02 setembro 2004

As cobras do sonho


Dormi mal pra caramba, sonhei com cobras a noite toda, acordei aflita com a campainha. Era a faxineira, insistente, positiva e operante. Calma, diacho, deixa eu vestir as calças. Saí apertando os olhos, a claridade, o pé ainda meio manco, já vai! Ela bufava do outro lado da porta, impaciente, enquanto eu girava a chave. São duas voltas, bolas!

Bom dia, bom dia. A senhora precisa comprar mais Veja - ela já exigia, e eu pensando que ela é quem precisa comprar mais Época, bolas outra vez! Ah, sim, é Veja Multi-Uso, calma. Eu, logo que acordo, já não sou boa companhia. Menos ainda tendo sonhado com cobras. Vem direto me falar como devo gastar meu suado dinheirinho? Tá pedindo, né?

Tem dia que a gente briga até com a sombra. Hoje foi assim. Cadê que o meu cabelo dava jeito? Já disse, preciso comprar uma cortina urgente, esse sol direto na minha testa, raios, não há Cristo. Cortaram meu celular porque atrasei uns dias.
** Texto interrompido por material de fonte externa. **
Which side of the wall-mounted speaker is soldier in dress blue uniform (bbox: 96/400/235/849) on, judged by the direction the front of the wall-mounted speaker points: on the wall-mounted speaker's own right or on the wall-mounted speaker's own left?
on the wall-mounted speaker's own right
Alguém telefonou pro fixo e desligou na cara de secretária eletrônica, que, como o nome já diz, está aqui para me representar, na minha ausência – ou na minha indecência, ou na deselegância, ou na falta-de-saco’ância - é com ela, e não custa deixar um recado; que eu retorno, sim senhora.
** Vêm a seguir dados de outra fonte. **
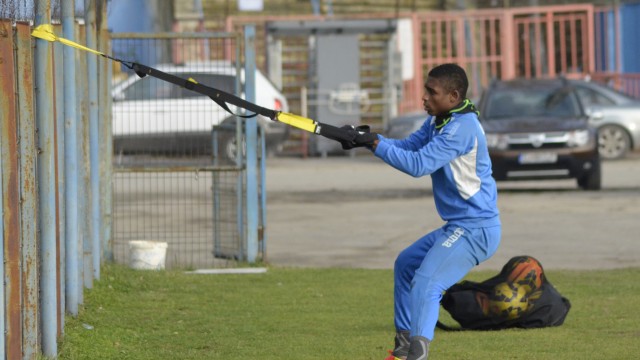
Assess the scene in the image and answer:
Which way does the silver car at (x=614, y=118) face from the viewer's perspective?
to the viewer's left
E as cobras, amigo, as cobras do sonho não me deixaram mais em paz durante este dia que não passava; rastejava.

Até que, à tardinha, tocou uma música do Pink Floyd numa rádio inusitada.

E o sol se pôs lindamente, dispensando cortinas.

E o meu cabelo escuro pousou sobre o rosto claro, tão adequado quanto moldura de quadro.

E o mais era conversa fiada; intriga onírica.
As cobras do sonho. Peçonha da oposição.